Few people would choose to farm in southern Peru's bleak Puno district. Lying between 3,800 and 5,000 m. above sea level, Puno is prone to frequent droughts, floods and frosts, and its shallow soils have been degraded by centuries of wind and water erosion, and - more recently - by overgrazing of livestock and overuse of chemical inputs. Yields of the area's staple crop, potato, are as low as one tonne per hectare and farmers' incomes average less than US$2.50 a day.
Yet Puno has become the site of an exciting experiment in agricultural rehabilitation -- over the past decade, development workers and farmers there have revived a 3,000-year-old indigenous farming system that was abandoned in Incan times and rediscovered by archaeologists. Called waru-waru, the system (above right) employs raised platforms of soil surrounded by ditches to collect and conserve water, leach out salts and create a warm microclimate favourable to crops. Today, farmers have converted more than 7,000 ha of land to waru-waru for production of potato, quinoa, barley, oats and potato. Their per hectare potato yields range up to 10 tonnes, and per capita incomes have more than doubled.
Dynamic adaptation. Waru-waru is an example of what FAO calls Globally-important Ingenious Agricultural Heritage Systems (GIAHS, for short) - sustainable land use systems and landscapes that have evolved through the dynamic adaptation of farming communities to their environment. Now, under a new project financed by the Global Environment Facility, FAO aims to promote international recognition, conservation and sustainable management of GIAHS and their associated biodiversity and knowledge systems throughout the world.

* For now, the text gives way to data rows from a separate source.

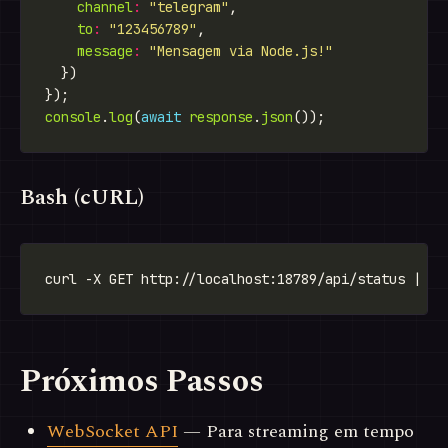
channel
:
"telegram"
to
:
"123456789"
message
:
"Mensagem via Node.js!"
console
.
log
(
await
response
.
json
Bash (cURL)
Próximos Passos
WebSocket API
— Para streaming em tempo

"GIAHS and associated landscapes have been created, maintained and passed on by generations of farmers, herders, forest-dwellers and fisherfolk," says Parviz Koohafkan, chief of the FAO Land and Plant Nutrition Management Service, which is executing the project. "They range from traditional high-altitude livestock systems in the Himalayas and mountain agro-ecosystems in Philippines to shifting cultivation in South America and Southeast Asia's rice-fish farming systems. Many are linked to important centres of origin and diversity of domesticated plant and animal species. Using diverse species and often ingenious combinations of management practices, all these systems contribute tremendously to food security, agricultural biodiversity and the world's natural and cultural heritage."
Minimize risk, maximize returns. One of the salient features of crop-based GIAHS is their high degree of biodiversity, which reflects farmers' strategies for minimizing risk by planting several species and varieties of crops in order to stabilize long-term yields, promote dietary diversity and maximize returns from low levels of inputs. Biodiverse systems are usually endowed with nutrient-enriching plants, insect predators, pollinators, nitrogen-fixing and nitrogen-decomposing bacteria, and a variety of other organisms that perform various beneficial ecological functions. Other systems diversify by making optimum use of different landscape elements (e.g. slopes, valleys) or by integrating crops and livestock.
Traditional farming systems and technologies tend to combine several production activities as part of a household resource management scheme. Studies of these systems have identified a series of factors that underlie their sustainability. Among them: small farm size with continuous production serving subsistence and market demands, diversified production based on mixtures of crops, trees and animals with high genetic variability, maximum use of local resources, and low dependence on off-farm inputs. Net energy yield is high because energy inputs are relatively low, labour is drawn largely from the household or community, and nutrients and other materials are regularly recycled. Finally, FAO says, GIAHS "build on natural ecological processes rather than struggling against them".
But GIAHS world-wide are at risk. "The focus on agricultural productivity, specialization and global markets has led to a general neglect of research-and-development support for diversified, ingenious systems," says David Boerma, focal point for FAO's new project. "These pressures are constraining farmer innovation and leading to the adoption of unsustainable practices, overexploitation of resources and declining productivity." The rapidity and extent of today's technological and economic changes threaten the very biodiversity on which most GIAHs are based - the widespread adoption of high-yielding crop monoculture and exotic livestock poses a severe threat to biodiversity and associated knowledge systems.
To improve understanding of the evolution and development potentials of agricultural heritage systems, FAO is now seeking to identify 10 pilot sites representing a broad spectrum of GIAHS. "Site selection will be done on the basis of biophysical, socio-cultural and economic criteria, taking into account their global, national and local importance," Boerma explains. "On each pilot site, the project will centre on linkages among these elements." In collaboration with policymakers, scientists and other stakeholders, it will strengthen the capacity of farmers to conserve and sustainably manage their systems, and share knowledge of the in situ conservation of agricultural biodiversity. It will also help communities and governments develop a supportive legal and policy environment.
"Promoting knowledge and understanding of GIAHS may be enough to help some of them survive," David Boerma concludes. "Others may need more specific support - for example, by creating niche markets for certain produce, or creating mechanisms that recognize communities for the environmental services and quality of life that their land-use systems provide. But, whatever the strategy, GIAHS represent a wealth of accumulated knowledge and experience in the management and use of resources that needs to be preserved and allowed to evolve."